* _Work instruction_
Leave out the pictures and copy everything else in the entries exactly.

* _Source records_
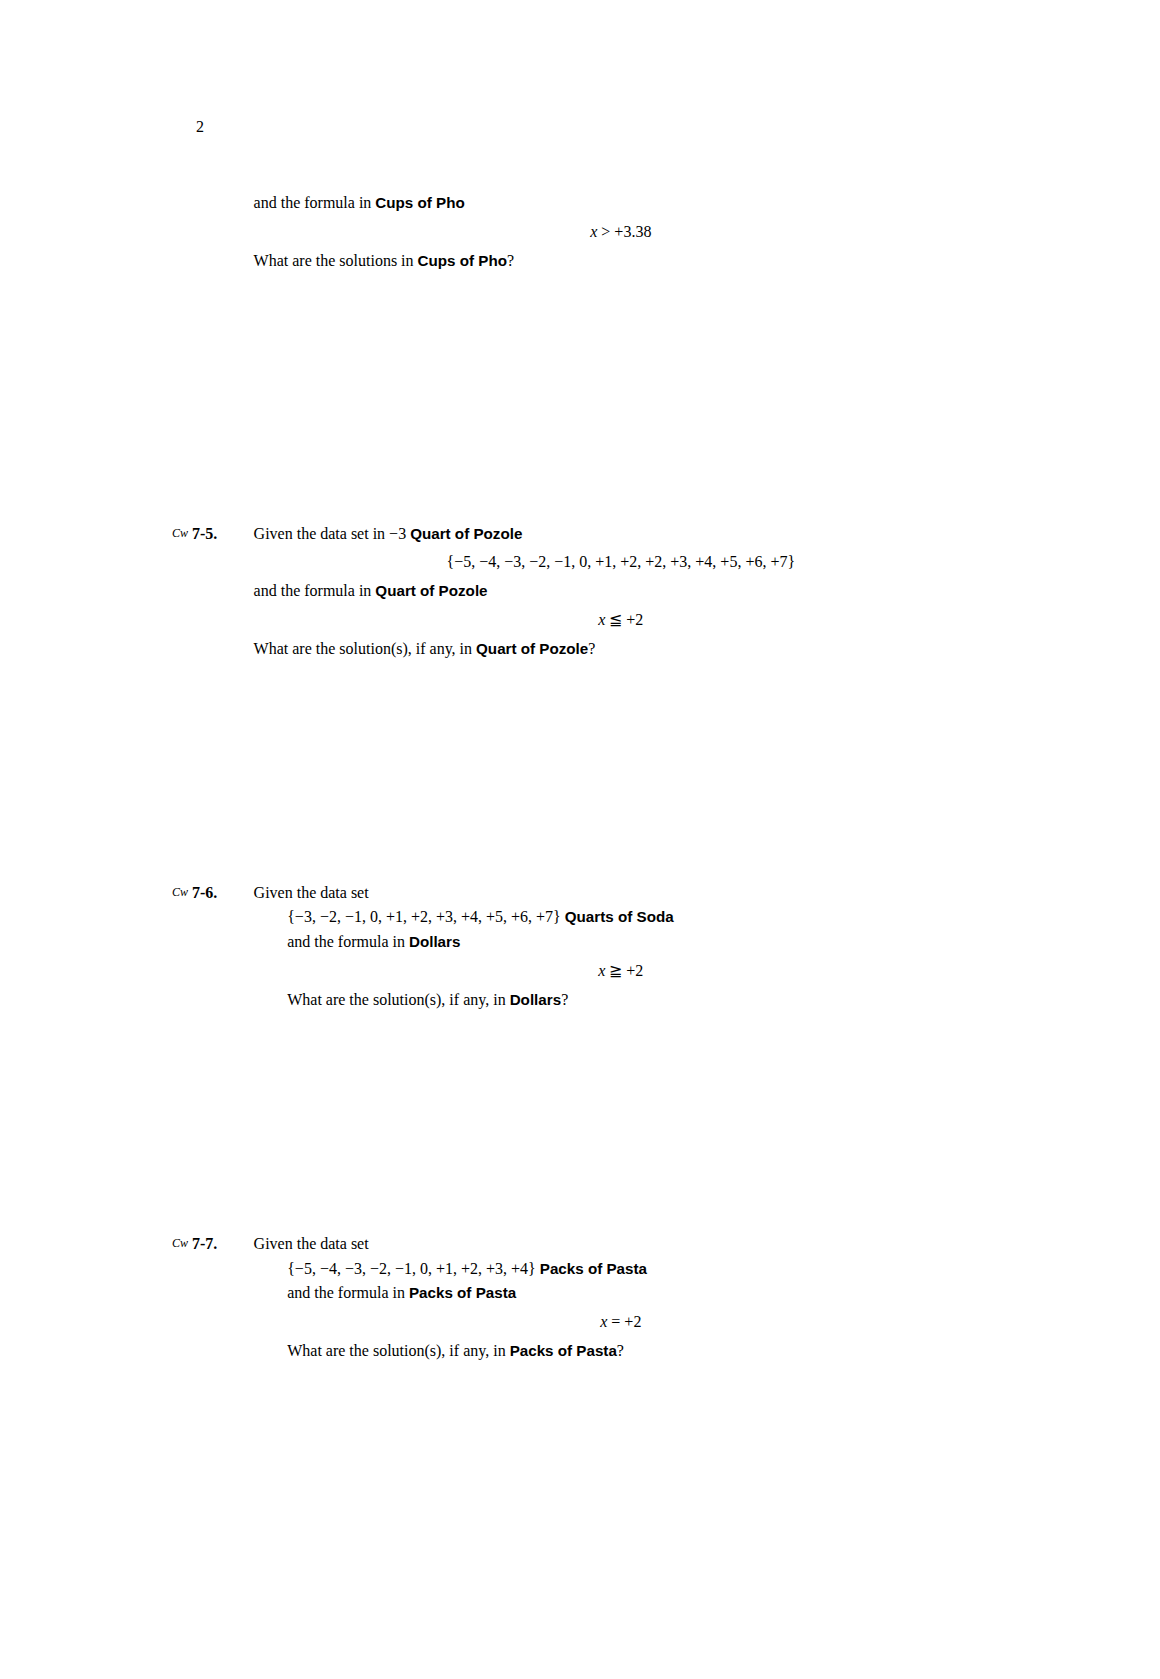2
and the formula in Cups of Pho
x > +3.38
What are the solutions in Cups of Pho?
Cw 7-5.
Given the data set in −3 Quart of Pozole
{−5, −4, −3, −2, −1, 0, +1, +2, +2, +3, +4, +5, +6, +7}
and the formula in Quart of Pozole
x ≦ +2
What are the solution(s), if any, in Quart of Pozole?
Cw 7-6.
Given the data set
{−3, −2, −1, 0, +1, +2, +3, +4, +5, +6, +7} Quarts of Soda
and the formula in Dollars
x ≧ +2
What are the solution(s), if any, in Dollars?
Cw 7-7.
Given the data set
{−5, −4, −3, −2, −1, 0, +1, +2, +3, +4} Packs of Pasta
and the formula in Packs of Pasta
x = +2
What are the solution(s), if any, in Packs of Pasta?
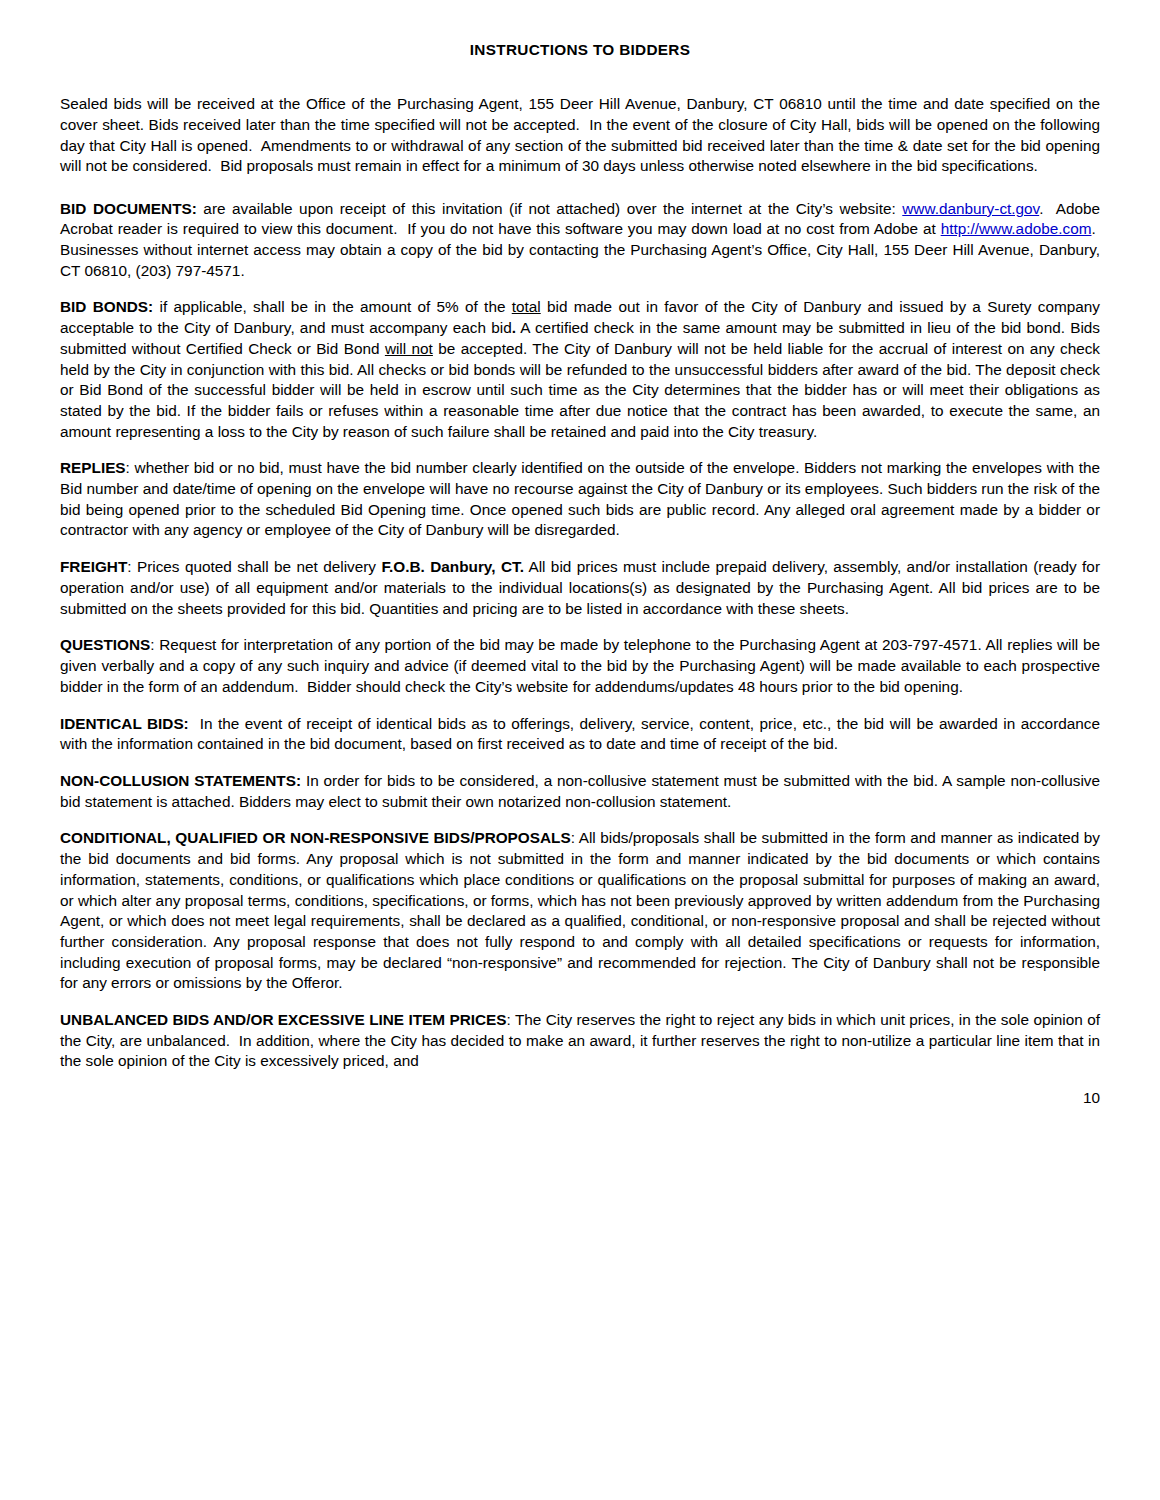INSTRUCTIONS TO BIDDERS
Sealed bids will be received at the Office of the Purchasing Agent, 155 Deer Hill Avenue, Danbury, CT 06810 until the time and date specified on the cover sheet. Bids received later than the time specified will not be accepted. In the event of the closure of City Hall, bids will be opened on the following day that City Hall is opened. Amendments to or withdrawal of any section of the submitted bid received later than the time & date set for the bid opening will not be considered. Bid proposals must remain in effect for a minimum of 30 days unless otherwise noted elsewhere in the bid specifications.
BID DOCUMENTS: are available upon receipt of this invitation (if not attached) over the internet at the City’s website: www.danbury-ct.gov. Adobe Acrobat reader is required to view this document. If you do not have this software you may down load at no cost from Adobe at http://www.adobe.com. Businesses without internet access may obtain a copy of the bid by contacting the Purchasing Agent’s Office, City Hall, 155 Deer Hill Avenue, Danbury, CT 06810, (203) 797-4571.
BID BONDS: if applicable, shall be in the amount of 5% of the total bid made out in favor of the City of Danbury and issued by a Surety company acceptable to the City of Danbury, and must accompany each bid. A certified check in the same amount may be submitted in lieu of the bid bond. Bids submitted without Certified Check or Bid Bond will not be accepted. The City of Danbury will not be held liable for the accrual of interest on any check held by the City in conjunction with this bid. All checks or bid bonds will be refunded to the unsuccessful bidders after award of the bid. The deposit check or Bid Bond of the successful bidder will be held in escrow until such time as the City determines that the bidder has or will meet their obligations as stated by the bid. If the bidder fails or refuses within a reasonable time after due notice that the contract has been awarded, to execute the same, an amount representing a loss to the City by reason of such failure shall be retained and paid into the City treasury.
REPLIES: whether bid or no bid, must have the bid number clearly identified on the outside of the envelope. Bidders not marking the envelopes with the Bid number and date/time of opening on the envelope will have no recourse against the City of Danbury or its employees. Such bidders run the risk of the bid being opened prior to the scheduled Bid Opening time. Once opened such bids are public record. Any alleged oral agreement made by a bidder or contractor with any agency or employee of the City of Danbury will be disregarded.
FREIGHT: Prices quoted shall be net delivery F.O.B. Danbury, CT. All bid prices must include prepaid delivery, assembly, and/or installation (ready for operation and/or use) of all equipment and/or materials to the individual locations(s) as designated by the Purchasing Agent. All bid prices are to be submitted on the sheets provided for this bid. Quantities and pricing are to be listed in accordance with these sheets.
QUESTIONS: Request for interpretation of any portion of the bid may be made by telephone to the Purchasing Agent at 203-797-4571. All replies will be given verbally and a copy of any such inquiry and advice (if deemed vital to the bid by the Purchasing Agent) will be made available to each prospective bidder in the form of an addendum. Bidder should check the City’s website for addendums/updates 48 hours prior to the bid opening.
IDENTICAL BIDS: In the event of receipt of identical bids as to offerings, delivery, service, content, price, etc., the bid will be awarded in accordance with the information contained in the bid document, based on first received as to date and time of receipt of the bid.
NON-COLLUSION STATEMENTS: In order for bids to be considered, a non-collusive statement must be submitted with the bid. A sample non-collusive bid statement is attached. Bidders may elect to submit their own notarized non-collusion statement.
CONDITIONAL, QUALIFIED OR NON-RESPONSIVE BIDS/PROPOSALS: All bids/proposals shall be submitted in the form and manner as indicated by the bid documents and bid forms. Any proposal which is not submitted in the form and manner indicated by the bid documents or which contains information, statements, conditions, or qualifications which place conditions or qualifications on the proposal submittal for purposes of making an award, or which alter any proposal terms, conditions, specifications, or forms, which has not been previously approved by written addendum from the Purchasing Agent, or which does not meet legal requirements, shall be declared as a qualified, conditional, or non-responsive proposal and shall be rejected without further consideration. Any proposal response that does not fully respond to and comply with all detailed specifications or requests for information, including execution of proposal forms, may be declared “non-responsive” and recommended for rejection. The City of Danbury shall not be responsible for any errors or omissions by the Offeror.
UNBALANCED BIDS AND/OR EXCESSIVE LINE ITEM PRICES: The City reserves the right to reject any bids in which unit prices, in the sole opinion of the City, are unbalanced. In addition, where the City has decided to make an award, it further reserves the right to non-utilize a particular line item that in the sole opinion of the City is excessively priced, and
10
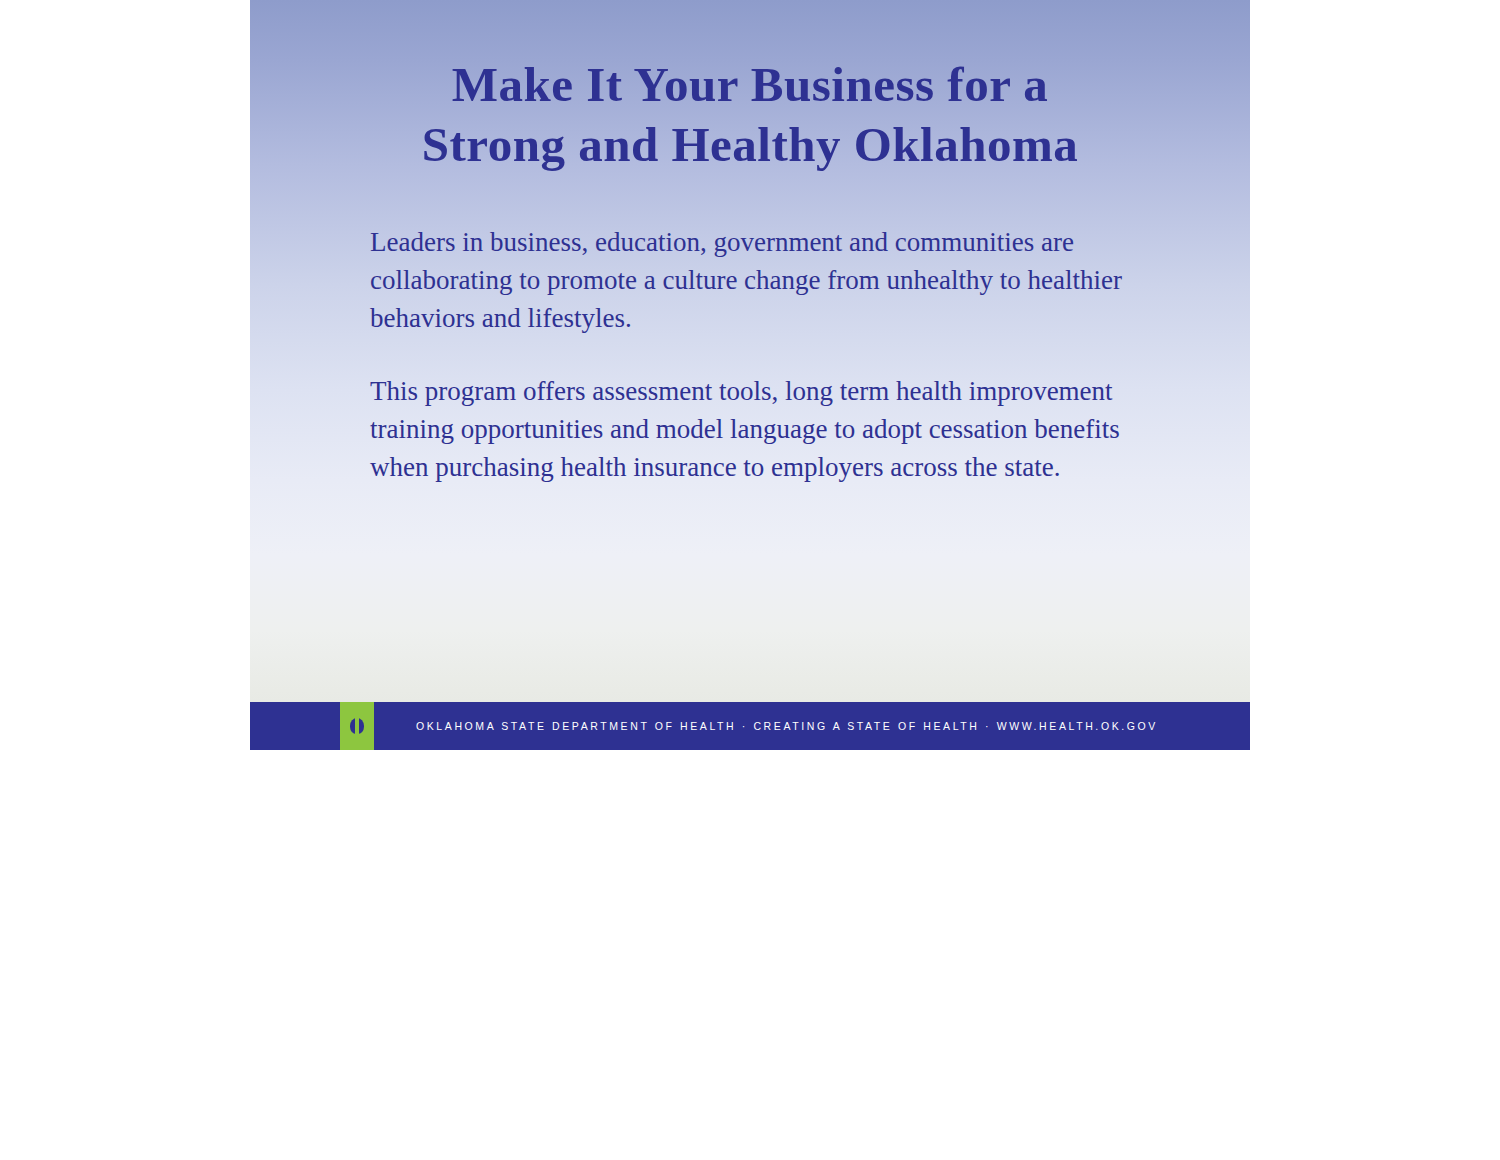Make It Your Business for a
Strong and Healthy Oklahoma
Leaders in business, education, government and communities are collaborating to promote a culture change from unhealthy to healthier behaviors and lifestyles.
This program offers assessment tools, long term health improvement training opportunities and model language to adopt cessation benefits when purchasing health insurance to employers across the state.
OKLAHOMA STATE DEPARTMENT OF HEALTH · CREATING A STATE OF HEALTH · WWW.HEALTH.OK.GOV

* _Output of the task_
2
and the formula in Cups of Pho
x > +3.38
What are the solutions in Cups of Pho?
Cw 7-5.
Given the data set in −3 Quart of Pozole
{−5, −4, −3, −2, −1, 0, +1, +2, +2, +3, +4, +5, +6, +7}
and the formula in Quart of Pozole
x ≦ +2
What are the solution(s), if any, in Quart of Pozole?
Cw 7-6.
Given the data set
{−3, −2, −1, 0, +1, +2, +3, +4, +5, +6, +7} Quarts of Soda
and the formula in Dollars
x ≧ +2
What are the solution(s), if any, in Dollars?
Cw 7-7.
Given the data set
{−5, −4, −3, −2, −1, 0, +1, +2, +3, +4} Packs of Pasta
and the formula in Packs of Pasta
x = +2
What are the solution(s), if any, in Packs of Pasta?
INSTRUCTIONS TO BIDDERS
Sealed bids will be received at the Office of the Purchasing Agent, 155 Deer Hill Avenue, Danbury, CT 06810 until the time and date specified on the cover sheet. Bids received later than the time specified will not be accepted. In the event of the closure of City Hall, bids will be opened on the following day that City Hall is opened. Amendments to or withdrawal of any section of the submitted bid received later than the time & date set for the bid opening will not be considered. Bid proposals must remain in effect for a minimum of 30 days unless otherwise noted elsewhere in the bid specifications.
BID DOCUMENTS: are available upon receipt of this invitation (if not attached) over the internet at the City’s website: www.danbury-ct.gov. Adobe Acrobat reader is required to view this document. If you do not have this software you may down load at no cost from Adobe at http://www.adobe.com. Businesses without internet access may obtain a copy of the bid by contacting the Purchasing Agent’s Office, City Hall, 155 Deer Hill Avenue, Danbury, CT 06810, (203) 797-4571.
BID BONDS: if applicable, shall be in the amount of 5% of the total bid made out in favor of the City of Danbury and issued by a Surety company acceptable to the City of Danbury, and must accompany each bid. A certified check in the same amount may be submitted in lieu of the bid bond. Bids submitted without Certified Check or Bid Bond will not be accepted. The City of Danbury will not be held liable for the accrual of interest on any check held by the City in conjunction with this bid. All checks or bid bonds will be refunded to the unsuccessful bidders after award of the bid. The deposit check or Bid Bond of the successful bidder will be held in escrow until such time as the City determines that the bidder has or will meet their obligations as stated by the bid. If the bidder fails or refuses within a reasonable time after due notice that the contract has been awarded, to execute the same, an amount representing a loss to the City by reason of such failure shall be retained and paid into the City treasury.
REPLIES: whether bid or no bid, must have the bid number clearly identified on the outside of the envelope. Bidders not marking the envelopes with the Bid number and date/time of opening on the envelope will have no recourse against the City of Danbury or its employees. Such bidders run the risk of the bid being opened prior to the scheduled Bid Opening time. Once opened such bids are public record. Any alleged oral agreement made by a bidder or contractor with any agency or employee of the City of Danbury will be disregarded.
FREIGHT: Prices quoted shall be net delivery F.O.B. Danbury, CT. All bid prices must include prepaid delivery, assembly, and/or installation (ready for operation and/or use) of all equipment and/or materials to the individual locations(s) as designated by the Purchasing Agent. All bid prices are to be submitted on the sheets provided for this bid. Quantities and pricing are to be listed in accordance with these sheets.
QUESTIONS: Request for interpretation of any portion of the bid may be made by telephone to the Purchasing Agent at 203-797-4571. All replies will be given verbally and a copy of any such inquiry and advice (if deemed vital to the bid by the Purchasing Agent) will be made available to each prospective bidder in the form of an addendum. Bidder should check the City’s website for addendums/updates 48 hours prior to the bid opening.
IDENTICAL BIDS: In the event of receipt of identical bids as to offerings, delivery, service, content, price, etc., the bid will be awarded in accordance with the information contained in the bid document, based on first received as to date and time of receipt of the bid.
NON-COLLUSION STATEMENTS: In order for bids to be considered, a non-collusive statement must be submitted with the bid. A sample non-collusive bid statement is attached. Bidders may elect to submit their own notarized non-collusion statement.
CONDITIONAL, QUALIFIED OR NON-RESPONSIVE BIDS/PROPOSALS: All bids/proposals shall be submitted in the form and manner as indicated by the bid documents and bid forms. Any proposal which is not submitted in the form and manner indicated by the bid documents or which contains information, statements, conditions, or qualifications which place conditions or qualifications on the proposal submittal for purposes of making an award, or which alter any proposal terms, conditions, specifications, or forms, which has not been previously approved by written addendum from the Purchasing Agent, or which does not meet legal requirements, shall be declared as a qualified, conditional, or non-responsive proposal and shall be rejected without further consideration. Any proposal response that does not fully respond to and comply with all detailed specifications or requests for information, including execution of proposal forms, may be declared “non-responsive” and recommended for rejection. The City of Danbury shall not be responsible for any errors or omissions by the Offeror.
UNBALANCED BIDS AND/OR EXCESSIVE LINE ITEM PRICES: The City reserves the right to reject any bids in which unit prices, in the sole opinion of the City, are unbalanced. In addition, where the City has decided to make an award, it further reserves the right to non-utilize a particular line item that in the sole opinion of the City is excessively priced, and
10
Make It Your Business for a
Strong and Healthy Oklahoma
Leaders in business, education, government and communities are collaborating to promote a culture change from unhealthy to healthier behaviors and lifestyles.
This program offers assessment tools, long term health improvement training opportunities and model language to adopt cessation benefits when purchasing health insurance to employers across the state.
OKLAHOMA STATE DEPARTMENT OF HEALTH · CREATING A STATE OF HEALTH · WWW.HEALTH.OK.GOV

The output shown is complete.